Selenskyj sagte in seinem Video aus der Nacht zum Freitag, dass Russland Evakuierungsaktionen in Mariupol und Wolnowacha im Südosten verhindert habe. Er bezichtigte das russische Militär des Angriffs auf einen Fluchtkorridor aus der belagerten Hafenstadt Mariupol.
"Die russischen Truppen stellten das Feuer nicht ein. Trotzdem habe ich beschlossen, einen Fahrzeugkonvoi nach Mariupol zu schicken, mit Lebensmitteln, Wasser und Medikamenten", sagte Selenskyj in dem Video. "Aber die Besatzer haben einen Panzerangriff genau dort gestartet, wo dieser Korridor verlaufen sollte." Er bezeichnete den Angriff als einen Akt "unverschämten Terrors von erfahrenen Terroristen".
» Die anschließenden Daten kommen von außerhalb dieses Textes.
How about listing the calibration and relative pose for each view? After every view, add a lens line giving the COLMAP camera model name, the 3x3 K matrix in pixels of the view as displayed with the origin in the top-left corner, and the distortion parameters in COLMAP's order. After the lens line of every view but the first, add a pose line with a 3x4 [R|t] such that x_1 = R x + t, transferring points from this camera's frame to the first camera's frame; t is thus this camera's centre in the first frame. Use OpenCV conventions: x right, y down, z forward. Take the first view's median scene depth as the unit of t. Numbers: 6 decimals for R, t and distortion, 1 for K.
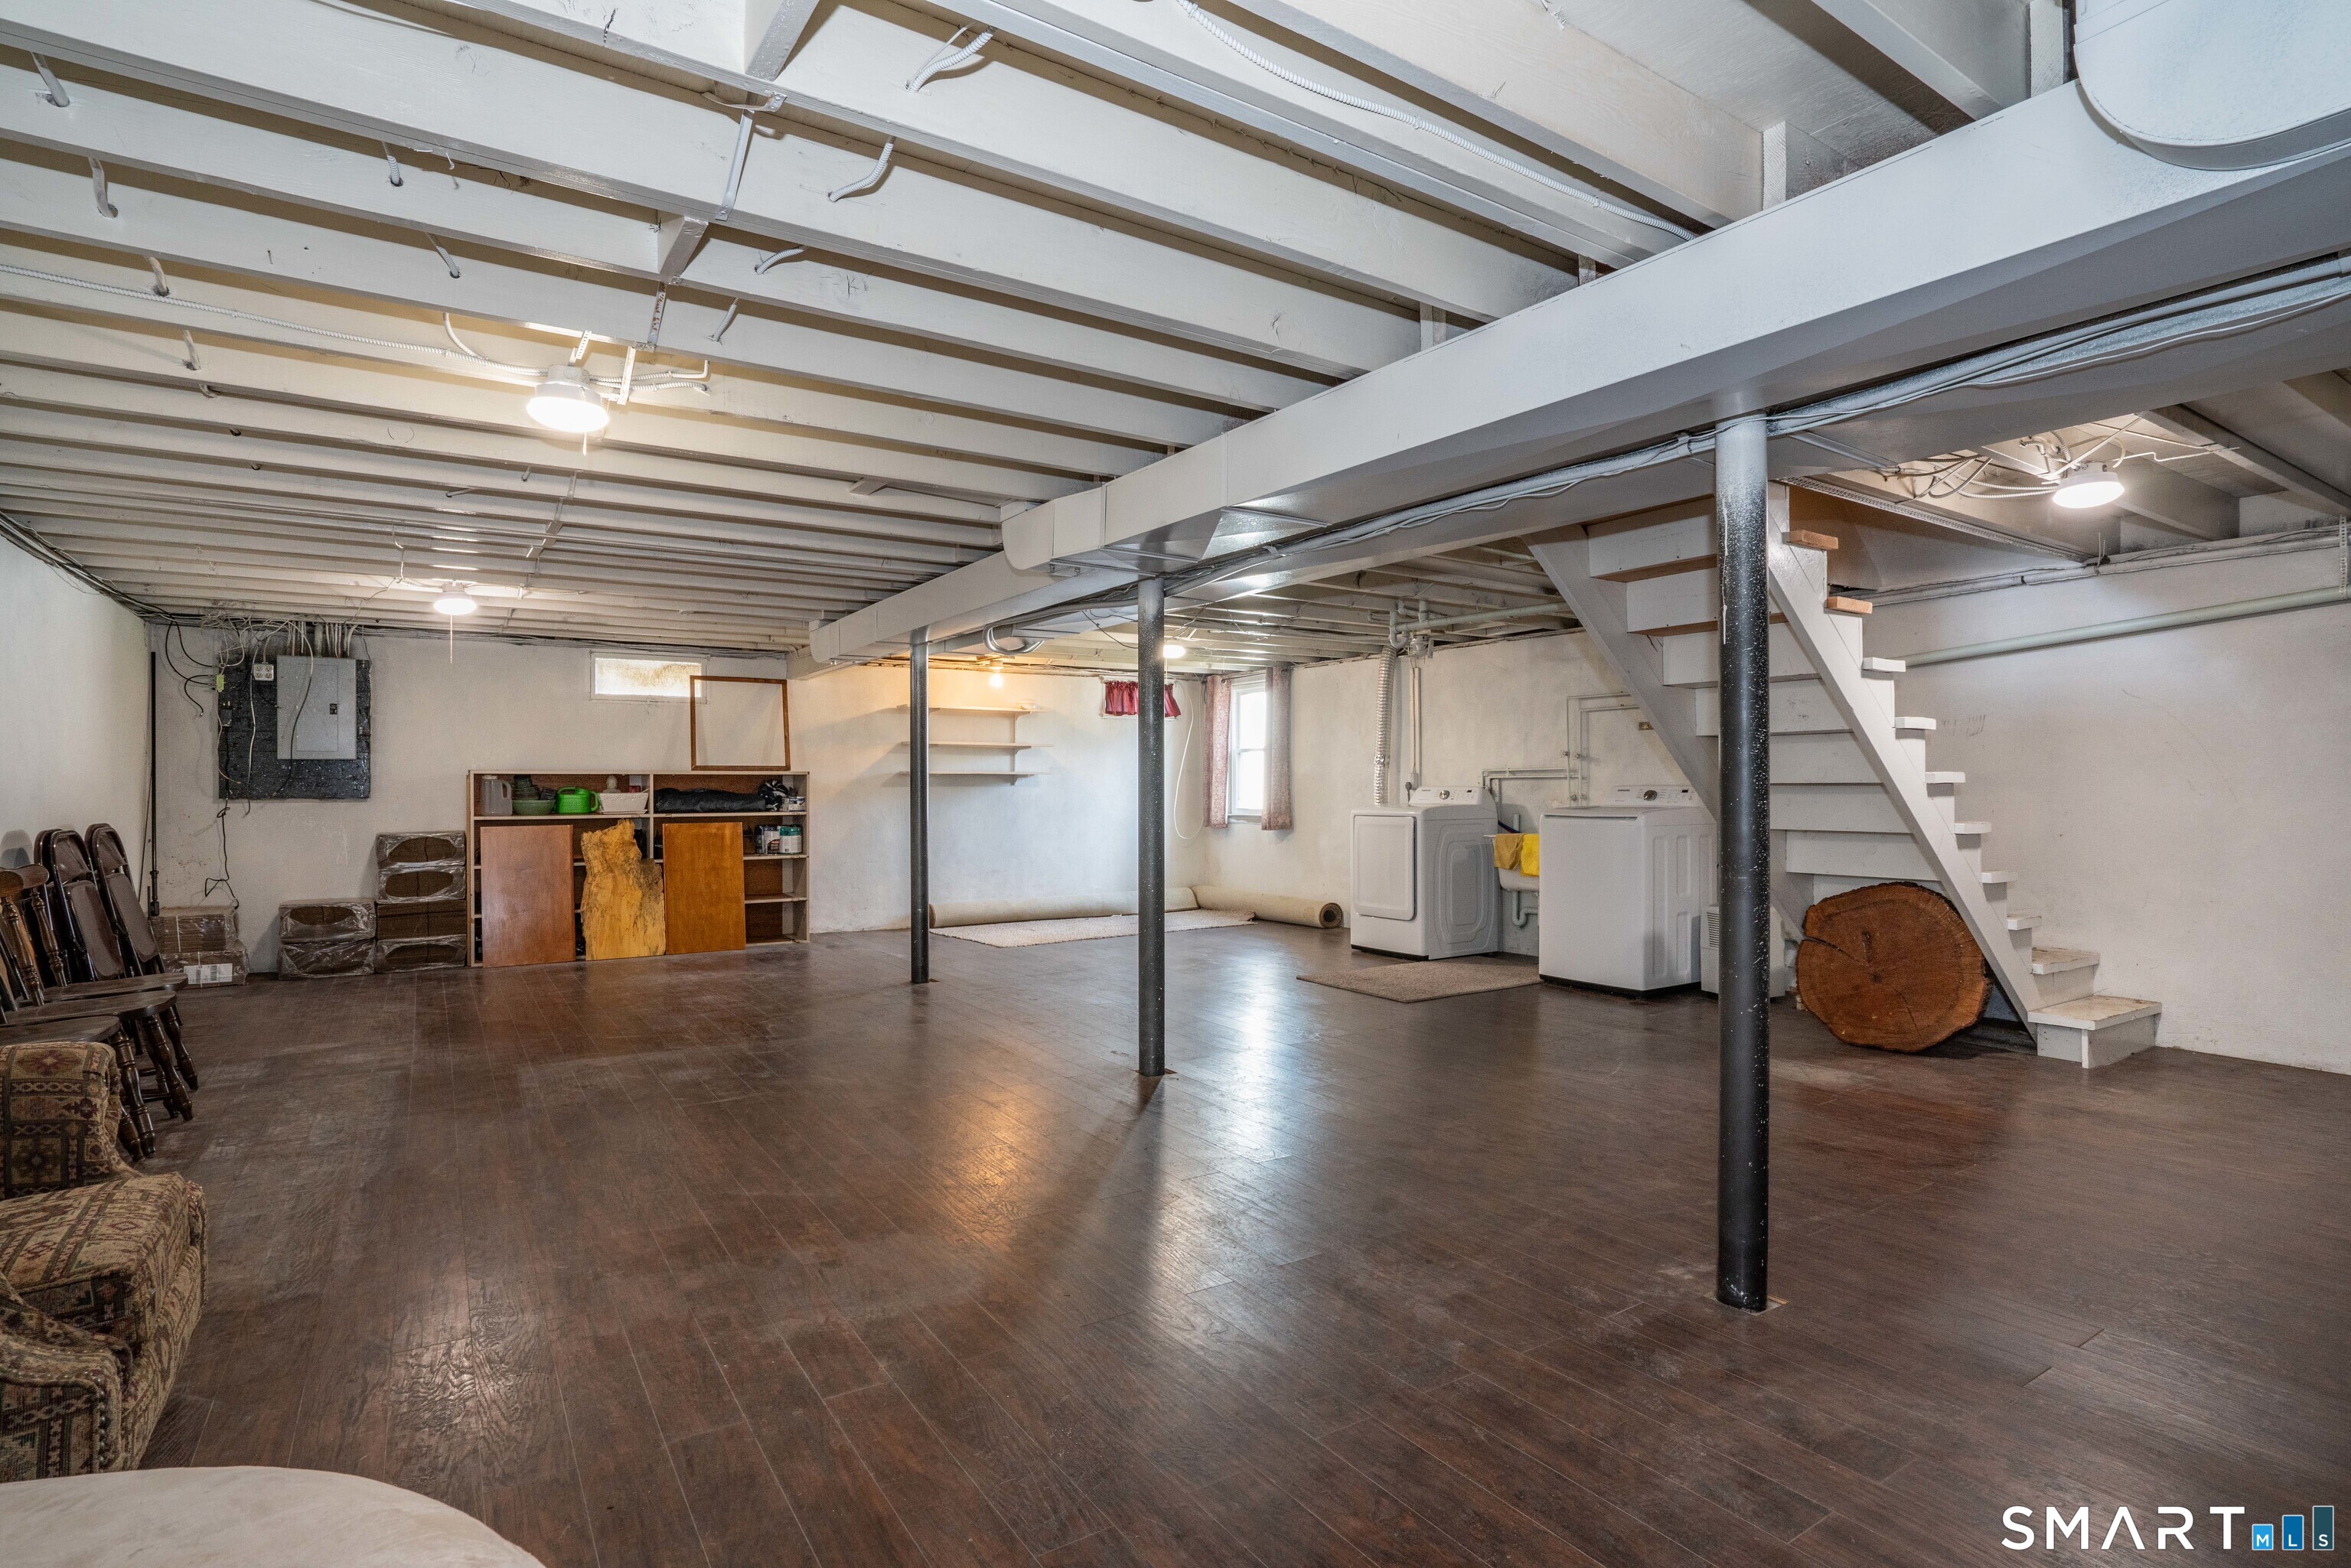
lens RADIAL K [[1128.8, 0, 1167.1], [0, 1128.8, 787.3], [0, 0, 1]] dist [-0.002873, 0.000061]
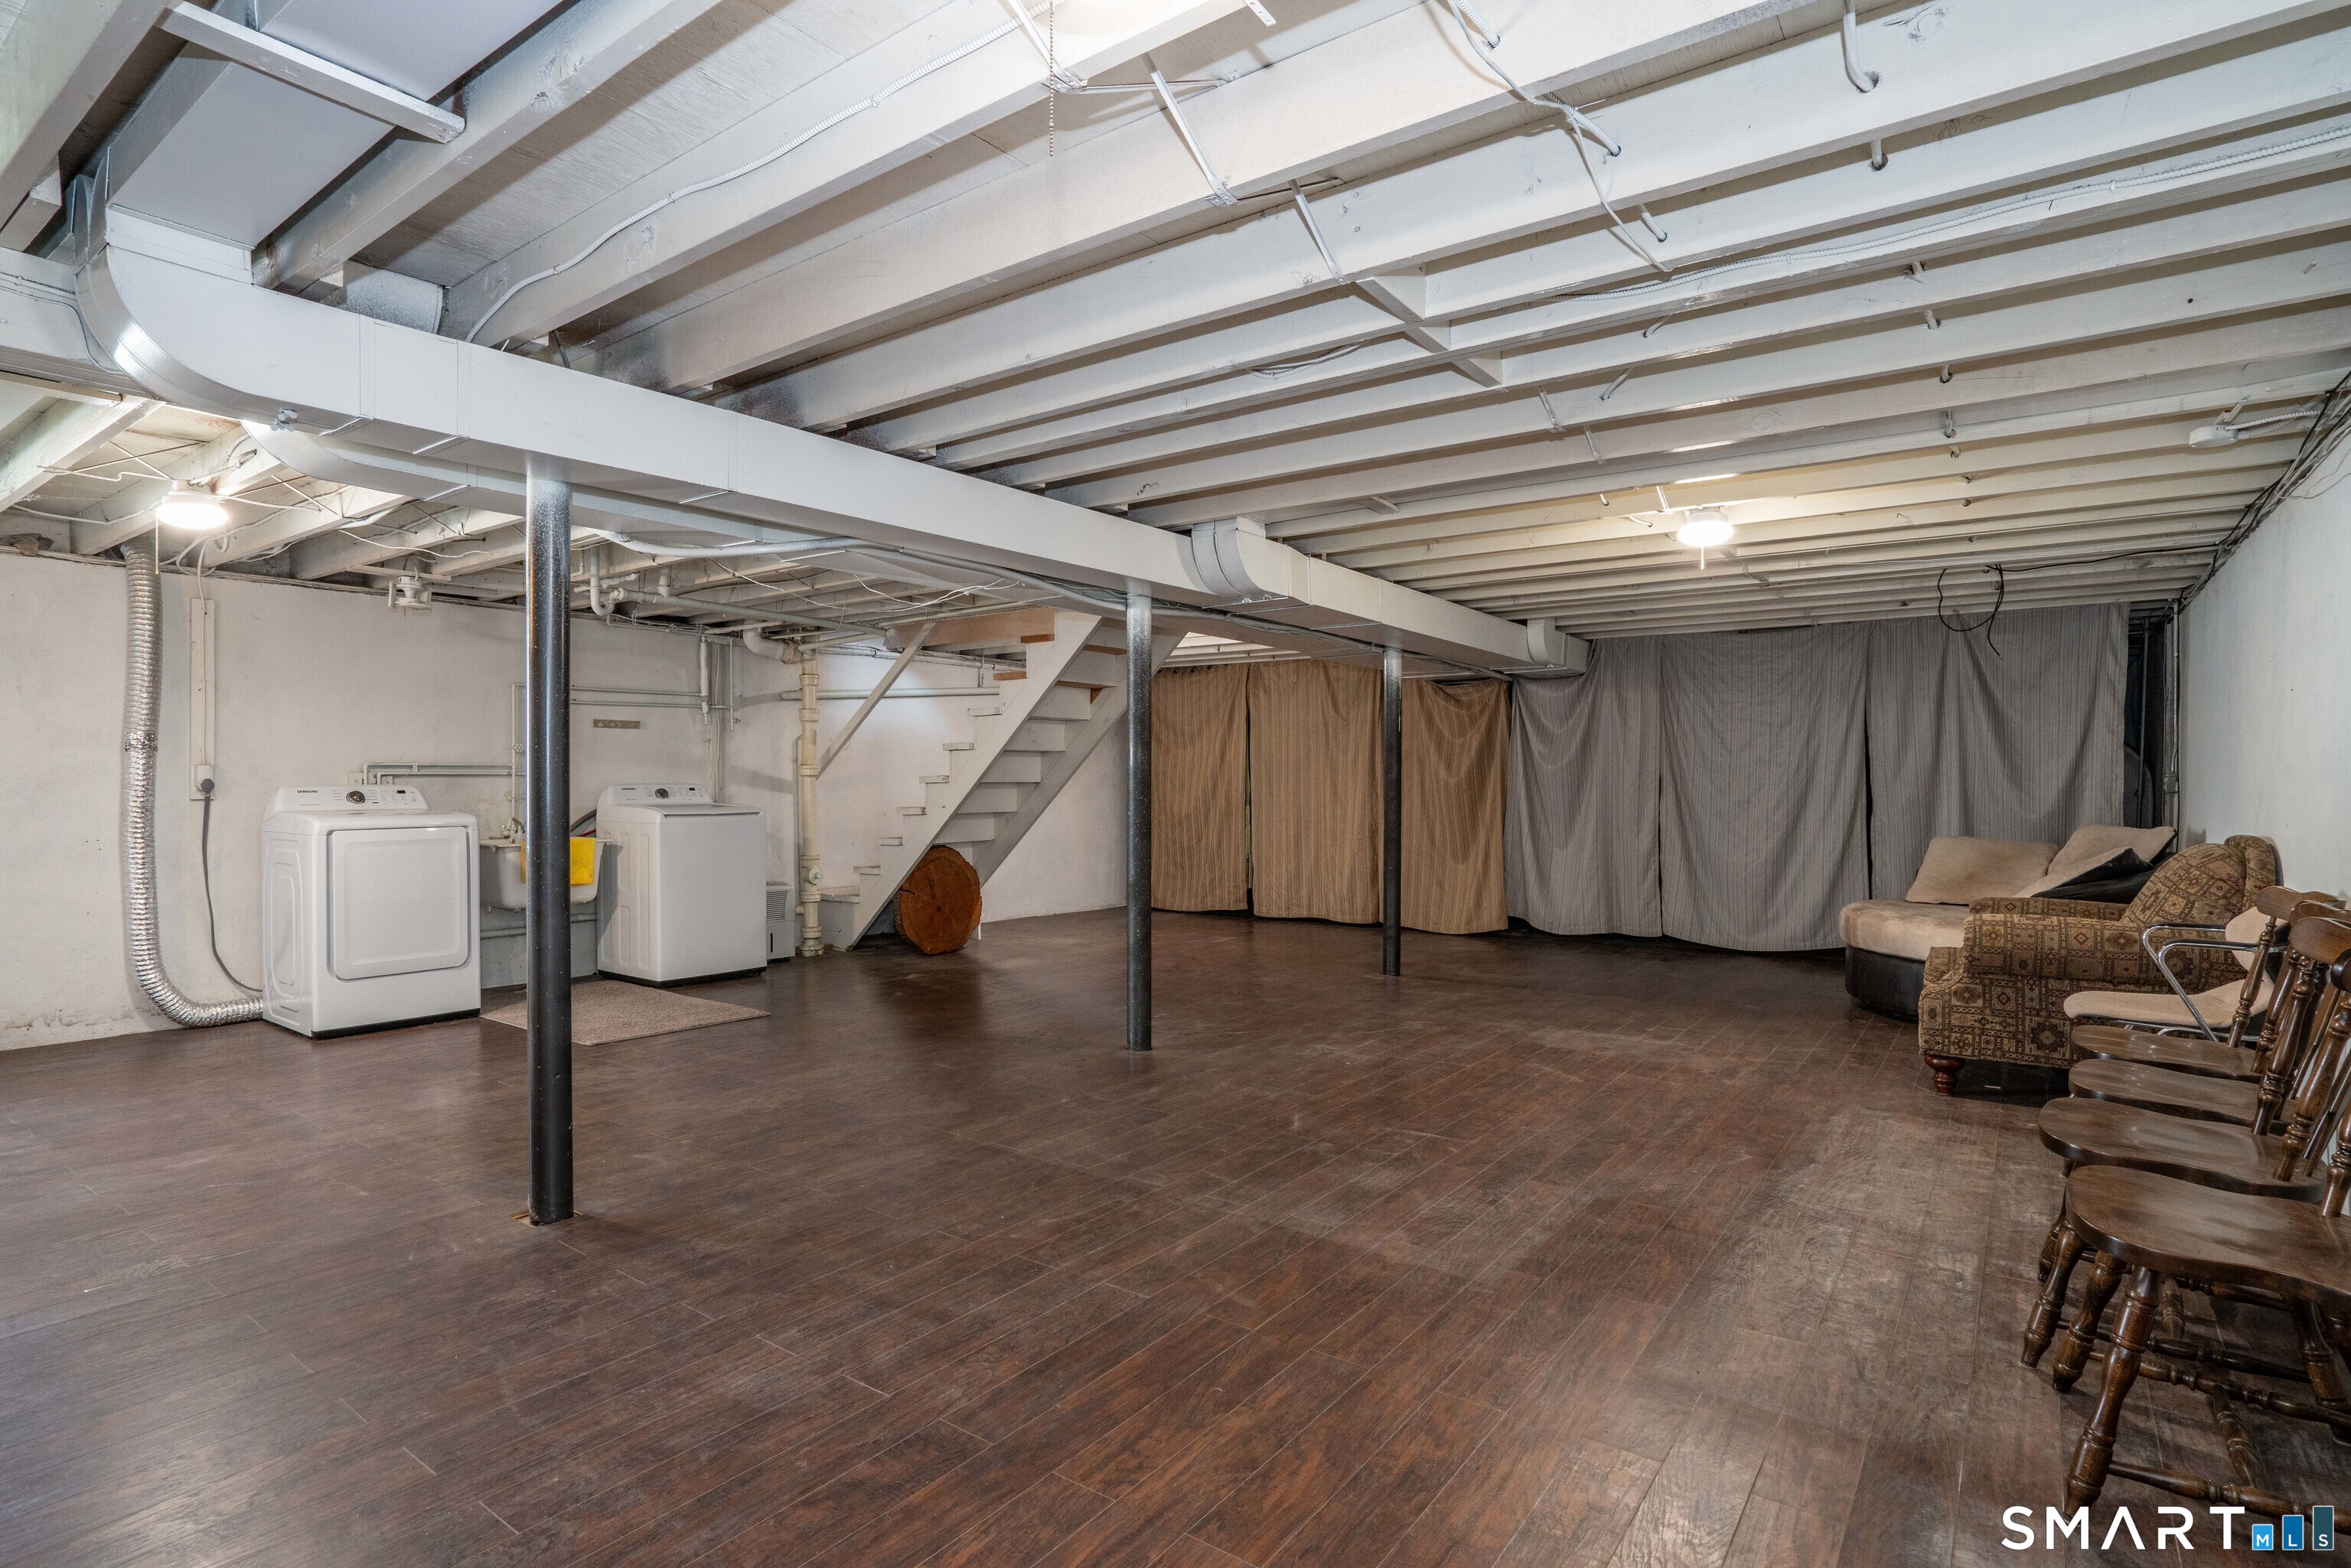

Die Menschen in der strategisch wichtigen Stadt am Asowschen Meer sind bereits seit zehn Tagen eingeschlossen. Der Bürgermeister von Mariupol, Wadym Boitschenko, erklärte in einem Video, russische Kampfflugzeuge hätten am Donnerstag "alle 30 Minuten" Wohngebiete in der Stadt angegriffen und "Zivilisten, ältere Menschen, Frauen und Kinder getötet".
Hilfsorganisationen berichten von einer dramatischen Lage der rund 300.000 Zivilisten, die dort ohne Wasser oder Strom ausharren. Bereits in den vergangenen Tagen waren lokale Waffenruhen für Evakuierungen aus Mariupol gescheitert. Moskau und Kiew wiesen sich dafür gegenseitig die Schuld zu.
Unterdessen gingen die Kämpfe in der Nacht zum Freitag weiter. Das ukrainische Militär warnte in einer Erklärung, dass "der Feind versucht, die Verteidigungsanlagen der ukrainischen Streitkräfte in den Regionen westlich und nordwestlich der Hauptstadt auszuschalten, um Kiew zu blockieren". Eine "Bewegung des Feindes nach Osten in Richtung Browary" könne "nicht ausgeschlossen" werden.
Nach Angaben des ukrainischen Militärs dauerten auch die Kämpfe um die Kontrolle der Städte Tschernihiw und Charkiw im Nordosten sowie um Sewerodonezk im Südosten an.
Das britische Verteidigungsministerium teilte in einem Geheimdienstbericht mit, dass "die russischen Streitkräfte eine größere Anzahl ihrer Streitkräfte einsetzen, um wichtige Städte einzukreisen". In der auf Twitter verbreiteten Mitteilung hieß es weiter: "Dies wird die Zahl der verfügbaren Kräfte reduzieren, um den Vormarsch fortzusetzen, und den russischen Vormarsch weiter verlangsamen."
Die russische Regierung hatte indessen angekündigt, Zivilisten einseitig die Ausreise nach Russland ermöglichen. "Wir geben offiziell bekannt, dass humanitäre Korridore für die Russische Föderation von nun an einseitig, ohne Koordination, jeden Tag ab 10:00 Uhr morgens (08.00 Uhr MEZ) geöffnet werden", erklärte das Moskauer Verteidigungsministerium am Donnerstag. Über Fluchtrouten "in andere Richtungen" werde von Fall zu Fall mit der ukrainischen Seite verhandelt.
Nach russischen Angaben sind bislang "mehr als 187.000 Menschen" aus der Ukraine nach Russland in Sicherheit gebracht worden. Von unabhängiger Seite war diese Angabe nicht zu überprüfen.
Die UNO schätzt, dass mittlerweile mehr als 2,3 Millionen Flüchtlinge wegen des russischen Angriffskriegs die Ukraine verlassen haben. Dazu kommen 1,9 Millionen Binnenflüchtlinge, die sich vor den russischen Angriffen in andere Landesteile in Sicherheit gebracht hatten.